After the strike was suppressed, Russell and the other strike leaders were charged with seditious conspiracy. The star witness for the Crown was the undercover Mountie Frank Zaneth. The first of the strikers to go on trial, he was sentenced to a two-year term at Stony Mountain Penitentiary. Many observers at the time, and many since, have regarded the trials as unjust and politically motivated.

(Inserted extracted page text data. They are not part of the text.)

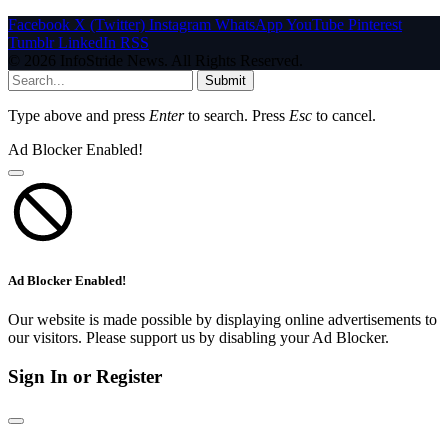
Facebook
X (Twitter)
Instagram
WhatsApp
YouTube
Pinterest
Tumblr
LinkedIn
RSS
© 2026 InfoStride News. All Rights Reserved.
Submit
Type above and press
Enter
to search. Press
Esc
to cancel.
Ad Blocker Enabled!
Ad Blocker Enabled!
Our website is made possible by displaying online advertisements to
our visitors. Please support us by disabling your Ad Blocker.
Sign In or Register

The strike and the resulting arrests created a temporary climate of labour unity in the city. The SPC had previously opposed "popular front" campaigns with centrist labour parties, and Russell himself had argued in 1918 that it was pointless to elect labour representatives to capitalist legislatures. Nevertheless, the SPC agreed to field a United Labour slate for the 1920 provincial election. Russell, still serving his sentence, ran as an SPC candidate in the constituency of Winnipeg, which elected ten members by a single transferable ballot. He came close to being elected, finishing ninth on the first count and missing the tenth seat by only sixty-two votes on the final tally. Russell's fellow prisoner George Armstrong was elected, making him the only SPC member ever to serve in the Manitoba legislature.

Russell also ran for the Socialist Party of Canada in the 1921 federal election, contesting the single-member riding of Winnipeg North. He finished a close second, losing to Liberal Edward James McMurray by 715 votes.

Russell returned to labour activism following his release from prison in 1922. He was selected as the leader of the Winnipeg's One Big Union, and held this position into the 1950s.

He campaigned again for the Manitoba legislature in the 1927 provincial election in the constituency of Assiniboia with the support of Manitoba's Independent Labour Party, falling by a narrow margin to Conservative candidate Joseph Cotter.

Russell died in Winnipeg on September 25, 1964.

R.B. Russell Vocational High School was named after him in 1966.